■ Task objective ■
Please put the lines into a JSON list of strings, starting at the first line and ending at the line that contains "Tile 1 of 2", with both of those lines included. Use one string per line and leave out any blank lines.

====== Material for this exercise

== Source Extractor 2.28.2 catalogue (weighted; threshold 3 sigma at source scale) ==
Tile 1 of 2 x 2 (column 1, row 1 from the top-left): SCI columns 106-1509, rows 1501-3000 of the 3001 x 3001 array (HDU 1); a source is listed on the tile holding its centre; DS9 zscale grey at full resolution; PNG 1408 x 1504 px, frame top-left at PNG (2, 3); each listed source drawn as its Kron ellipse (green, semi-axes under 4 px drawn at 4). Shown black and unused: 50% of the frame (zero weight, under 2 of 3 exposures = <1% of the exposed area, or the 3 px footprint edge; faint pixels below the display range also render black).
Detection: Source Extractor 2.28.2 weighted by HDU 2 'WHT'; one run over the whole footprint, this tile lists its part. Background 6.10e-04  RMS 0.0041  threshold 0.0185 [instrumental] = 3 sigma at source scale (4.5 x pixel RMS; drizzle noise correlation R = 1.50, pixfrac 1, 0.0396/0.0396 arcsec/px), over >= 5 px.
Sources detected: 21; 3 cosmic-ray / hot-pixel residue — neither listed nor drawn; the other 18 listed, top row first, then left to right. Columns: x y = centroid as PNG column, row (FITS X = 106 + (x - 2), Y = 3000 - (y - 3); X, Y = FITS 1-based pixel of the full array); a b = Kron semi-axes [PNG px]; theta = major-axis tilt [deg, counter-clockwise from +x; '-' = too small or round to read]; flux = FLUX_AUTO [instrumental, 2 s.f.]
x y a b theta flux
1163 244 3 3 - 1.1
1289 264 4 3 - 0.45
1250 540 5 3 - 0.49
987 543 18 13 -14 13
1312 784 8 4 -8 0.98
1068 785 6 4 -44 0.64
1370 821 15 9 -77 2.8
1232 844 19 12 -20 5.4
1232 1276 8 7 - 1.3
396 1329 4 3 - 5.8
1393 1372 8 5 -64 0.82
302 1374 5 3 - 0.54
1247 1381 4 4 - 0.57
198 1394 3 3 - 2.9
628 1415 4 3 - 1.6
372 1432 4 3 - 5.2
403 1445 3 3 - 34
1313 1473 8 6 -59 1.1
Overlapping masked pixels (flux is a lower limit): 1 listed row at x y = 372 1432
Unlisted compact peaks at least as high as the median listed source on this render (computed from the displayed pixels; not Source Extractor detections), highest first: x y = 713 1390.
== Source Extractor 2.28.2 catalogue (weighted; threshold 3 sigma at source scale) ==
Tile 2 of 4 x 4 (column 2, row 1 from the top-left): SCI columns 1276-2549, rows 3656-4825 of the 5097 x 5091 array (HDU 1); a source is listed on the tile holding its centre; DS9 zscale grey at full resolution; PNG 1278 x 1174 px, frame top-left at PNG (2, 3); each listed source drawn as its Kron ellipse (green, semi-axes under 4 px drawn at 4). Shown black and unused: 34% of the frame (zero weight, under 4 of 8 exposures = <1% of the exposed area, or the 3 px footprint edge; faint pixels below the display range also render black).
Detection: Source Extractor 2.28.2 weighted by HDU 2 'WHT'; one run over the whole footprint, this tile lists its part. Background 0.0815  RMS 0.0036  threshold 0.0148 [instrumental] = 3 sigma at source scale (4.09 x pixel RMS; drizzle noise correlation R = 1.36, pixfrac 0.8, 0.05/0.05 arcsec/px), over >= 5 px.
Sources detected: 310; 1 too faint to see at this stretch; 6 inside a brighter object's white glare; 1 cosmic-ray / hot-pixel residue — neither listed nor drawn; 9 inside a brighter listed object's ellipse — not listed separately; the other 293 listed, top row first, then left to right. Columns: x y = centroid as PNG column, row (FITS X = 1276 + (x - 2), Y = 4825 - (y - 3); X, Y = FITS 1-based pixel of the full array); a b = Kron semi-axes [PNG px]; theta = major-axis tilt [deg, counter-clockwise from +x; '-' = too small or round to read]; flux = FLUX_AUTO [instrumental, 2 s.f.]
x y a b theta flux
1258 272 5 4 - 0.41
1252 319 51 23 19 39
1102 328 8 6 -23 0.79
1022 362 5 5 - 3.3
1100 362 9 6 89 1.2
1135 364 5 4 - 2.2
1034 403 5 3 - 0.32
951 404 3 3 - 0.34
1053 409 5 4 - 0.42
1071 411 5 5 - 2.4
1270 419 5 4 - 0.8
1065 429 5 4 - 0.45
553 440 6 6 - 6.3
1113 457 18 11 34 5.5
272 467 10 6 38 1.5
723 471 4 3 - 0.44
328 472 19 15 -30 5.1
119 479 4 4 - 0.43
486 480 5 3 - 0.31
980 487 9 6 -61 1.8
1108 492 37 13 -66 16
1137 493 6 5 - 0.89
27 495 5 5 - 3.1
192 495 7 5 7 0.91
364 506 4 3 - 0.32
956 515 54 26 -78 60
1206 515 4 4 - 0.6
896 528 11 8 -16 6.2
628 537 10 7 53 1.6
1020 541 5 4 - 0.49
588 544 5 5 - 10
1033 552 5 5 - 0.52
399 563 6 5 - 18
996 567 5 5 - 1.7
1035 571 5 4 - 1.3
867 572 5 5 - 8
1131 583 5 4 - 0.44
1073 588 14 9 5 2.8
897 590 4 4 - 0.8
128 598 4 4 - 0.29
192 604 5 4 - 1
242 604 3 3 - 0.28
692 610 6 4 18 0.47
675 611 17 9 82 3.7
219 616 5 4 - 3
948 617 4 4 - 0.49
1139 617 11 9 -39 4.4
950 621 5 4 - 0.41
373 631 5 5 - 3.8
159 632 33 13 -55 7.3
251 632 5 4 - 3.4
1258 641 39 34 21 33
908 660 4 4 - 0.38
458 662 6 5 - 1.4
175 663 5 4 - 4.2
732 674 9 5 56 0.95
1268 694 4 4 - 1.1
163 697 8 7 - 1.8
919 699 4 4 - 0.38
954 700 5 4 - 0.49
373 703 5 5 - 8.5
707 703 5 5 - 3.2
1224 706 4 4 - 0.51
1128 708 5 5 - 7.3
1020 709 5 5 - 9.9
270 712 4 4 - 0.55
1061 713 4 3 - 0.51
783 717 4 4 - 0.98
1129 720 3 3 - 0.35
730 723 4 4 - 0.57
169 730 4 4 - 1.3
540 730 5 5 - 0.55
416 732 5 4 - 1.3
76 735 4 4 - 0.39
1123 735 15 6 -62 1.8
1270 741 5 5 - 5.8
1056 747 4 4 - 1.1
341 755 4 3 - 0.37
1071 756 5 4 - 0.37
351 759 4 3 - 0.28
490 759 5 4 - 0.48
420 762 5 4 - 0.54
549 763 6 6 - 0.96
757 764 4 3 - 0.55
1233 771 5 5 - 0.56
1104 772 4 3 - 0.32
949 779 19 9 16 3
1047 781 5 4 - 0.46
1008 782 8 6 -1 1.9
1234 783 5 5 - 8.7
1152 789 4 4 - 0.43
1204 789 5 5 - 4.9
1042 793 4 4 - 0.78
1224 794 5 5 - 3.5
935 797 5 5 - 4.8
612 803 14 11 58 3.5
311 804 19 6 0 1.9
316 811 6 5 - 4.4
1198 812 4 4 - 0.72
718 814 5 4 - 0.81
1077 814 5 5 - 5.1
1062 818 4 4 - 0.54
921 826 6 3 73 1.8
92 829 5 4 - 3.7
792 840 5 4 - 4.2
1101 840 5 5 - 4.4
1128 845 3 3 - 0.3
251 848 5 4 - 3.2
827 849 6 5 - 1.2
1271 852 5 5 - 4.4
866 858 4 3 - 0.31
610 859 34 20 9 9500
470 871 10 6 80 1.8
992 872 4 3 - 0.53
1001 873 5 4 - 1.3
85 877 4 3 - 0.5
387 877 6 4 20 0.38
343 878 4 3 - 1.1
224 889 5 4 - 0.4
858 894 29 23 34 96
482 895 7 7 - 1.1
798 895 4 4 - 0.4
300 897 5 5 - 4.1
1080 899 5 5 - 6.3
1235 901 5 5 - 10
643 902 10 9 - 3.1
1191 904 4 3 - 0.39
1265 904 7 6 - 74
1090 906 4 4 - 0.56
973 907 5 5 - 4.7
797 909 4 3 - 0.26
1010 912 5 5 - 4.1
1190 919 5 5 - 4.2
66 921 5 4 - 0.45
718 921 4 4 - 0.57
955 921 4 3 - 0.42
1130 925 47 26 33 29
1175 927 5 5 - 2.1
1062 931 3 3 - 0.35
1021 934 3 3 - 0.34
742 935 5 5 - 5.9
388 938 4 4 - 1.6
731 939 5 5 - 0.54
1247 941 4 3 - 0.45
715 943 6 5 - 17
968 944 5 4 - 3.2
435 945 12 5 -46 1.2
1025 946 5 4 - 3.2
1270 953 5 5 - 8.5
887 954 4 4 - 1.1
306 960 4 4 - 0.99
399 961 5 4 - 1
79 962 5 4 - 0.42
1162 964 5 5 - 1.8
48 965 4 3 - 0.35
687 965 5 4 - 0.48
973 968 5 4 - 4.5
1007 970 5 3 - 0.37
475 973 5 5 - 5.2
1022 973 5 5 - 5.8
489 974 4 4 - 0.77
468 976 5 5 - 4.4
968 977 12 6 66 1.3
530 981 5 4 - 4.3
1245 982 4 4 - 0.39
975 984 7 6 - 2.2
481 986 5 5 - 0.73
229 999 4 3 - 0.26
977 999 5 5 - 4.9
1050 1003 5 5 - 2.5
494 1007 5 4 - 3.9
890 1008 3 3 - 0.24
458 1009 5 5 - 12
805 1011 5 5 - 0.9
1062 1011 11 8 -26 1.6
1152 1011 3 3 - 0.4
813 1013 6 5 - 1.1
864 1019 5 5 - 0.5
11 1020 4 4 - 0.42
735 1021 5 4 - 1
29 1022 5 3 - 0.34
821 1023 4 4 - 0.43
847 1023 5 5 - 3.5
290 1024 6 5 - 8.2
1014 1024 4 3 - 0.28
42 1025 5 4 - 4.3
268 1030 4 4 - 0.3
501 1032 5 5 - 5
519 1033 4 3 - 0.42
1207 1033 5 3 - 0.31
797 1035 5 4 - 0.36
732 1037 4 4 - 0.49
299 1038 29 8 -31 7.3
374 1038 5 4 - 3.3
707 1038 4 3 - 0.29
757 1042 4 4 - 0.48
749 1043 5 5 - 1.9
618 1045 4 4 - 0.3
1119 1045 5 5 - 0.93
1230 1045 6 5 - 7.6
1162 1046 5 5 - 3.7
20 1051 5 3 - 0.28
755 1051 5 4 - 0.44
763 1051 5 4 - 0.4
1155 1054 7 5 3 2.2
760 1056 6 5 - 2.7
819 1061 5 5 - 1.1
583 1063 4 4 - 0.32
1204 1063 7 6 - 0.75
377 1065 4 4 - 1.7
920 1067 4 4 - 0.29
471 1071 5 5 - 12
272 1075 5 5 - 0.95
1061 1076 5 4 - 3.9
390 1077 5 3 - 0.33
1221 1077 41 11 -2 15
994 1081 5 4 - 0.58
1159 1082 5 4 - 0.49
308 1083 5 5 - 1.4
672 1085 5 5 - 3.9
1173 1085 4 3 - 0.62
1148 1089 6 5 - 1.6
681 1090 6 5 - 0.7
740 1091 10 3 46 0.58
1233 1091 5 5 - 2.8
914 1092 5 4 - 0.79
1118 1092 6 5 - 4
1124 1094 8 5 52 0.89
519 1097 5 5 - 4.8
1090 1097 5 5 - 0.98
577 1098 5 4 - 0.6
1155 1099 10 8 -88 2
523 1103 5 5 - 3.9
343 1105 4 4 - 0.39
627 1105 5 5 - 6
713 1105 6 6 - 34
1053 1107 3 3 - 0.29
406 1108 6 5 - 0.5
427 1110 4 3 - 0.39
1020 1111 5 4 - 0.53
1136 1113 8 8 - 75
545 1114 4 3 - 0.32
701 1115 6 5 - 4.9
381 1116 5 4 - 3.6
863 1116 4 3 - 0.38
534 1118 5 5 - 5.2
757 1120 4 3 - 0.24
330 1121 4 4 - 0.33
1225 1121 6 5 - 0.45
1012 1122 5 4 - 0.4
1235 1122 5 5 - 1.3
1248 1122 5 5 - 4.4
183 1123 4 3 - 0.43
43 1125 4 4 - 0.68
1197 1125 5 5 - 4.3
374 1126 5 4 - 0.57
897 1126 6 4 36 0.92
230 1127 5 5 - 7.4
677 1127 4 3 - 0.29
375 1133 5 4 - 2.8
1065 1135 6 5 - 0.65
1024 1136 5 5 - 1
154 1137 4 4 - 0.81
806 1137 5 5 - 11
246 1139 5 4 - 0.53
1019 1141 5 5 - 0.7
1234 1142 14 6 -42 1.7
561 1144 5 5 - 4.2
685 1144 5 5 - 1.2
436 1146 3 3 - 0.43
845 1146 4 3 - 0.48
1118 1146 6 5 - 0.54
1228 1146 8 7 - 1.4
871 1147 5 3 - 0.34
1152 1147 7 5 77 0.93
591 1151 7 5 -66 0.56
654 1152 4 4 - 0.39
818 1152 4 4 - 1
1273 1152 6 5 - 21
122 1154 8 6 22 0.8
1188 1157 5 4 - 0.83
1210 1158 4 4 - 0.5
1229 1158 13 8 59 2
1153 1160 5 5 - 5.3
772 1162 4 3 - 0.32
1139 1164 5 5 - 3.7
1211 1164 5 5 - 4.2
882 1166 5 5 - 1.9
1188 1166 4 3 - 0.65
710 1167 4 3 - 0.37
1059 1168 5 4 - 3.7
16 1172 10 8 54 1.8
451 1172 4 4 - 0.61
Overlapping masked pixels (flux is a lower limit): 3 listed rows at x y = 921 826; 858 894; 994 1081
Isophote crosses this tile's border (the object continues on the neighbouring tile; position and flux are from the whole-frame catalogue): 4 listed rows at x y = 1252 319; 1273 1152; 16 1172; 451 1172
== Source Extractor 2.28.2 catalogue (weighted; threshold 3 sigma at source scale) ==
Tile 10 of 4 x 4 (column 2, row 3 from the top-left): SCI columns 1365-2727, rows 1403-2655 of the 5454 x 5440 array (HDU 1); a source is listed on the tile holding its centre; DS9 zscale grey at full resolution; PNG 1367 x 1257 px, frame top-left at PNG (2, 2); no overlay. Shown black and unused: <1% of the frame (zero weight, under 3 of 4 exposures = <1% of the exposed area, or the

============

■ Result below ■
[
  "== Source Extractor 2.28.2 catalogue (weighted; threshold 3 sigma at source scale) ==",
  "Tile 1 of 2 x 2 (column 1, row 1 from the top-left): SCI columns 106-1509, rows 1501-3000 of the 3001 x 3001 array (HDU 1); a source is listed on the tile holding its centre; DS9 zscale grey at full resolution; PNG 1408 x 1504 px, frame top-left at PNG (2, 3); each listed source drawn as its Kron ellipse (green, semi-axes under 4 px drawn at 4). Shown black and unused: 50% of the frame (zero weight, under 2 of 3 exposures = <1% of the exposed area, or the 3 px footprint edge; faint pixels below the display range also render black)."
]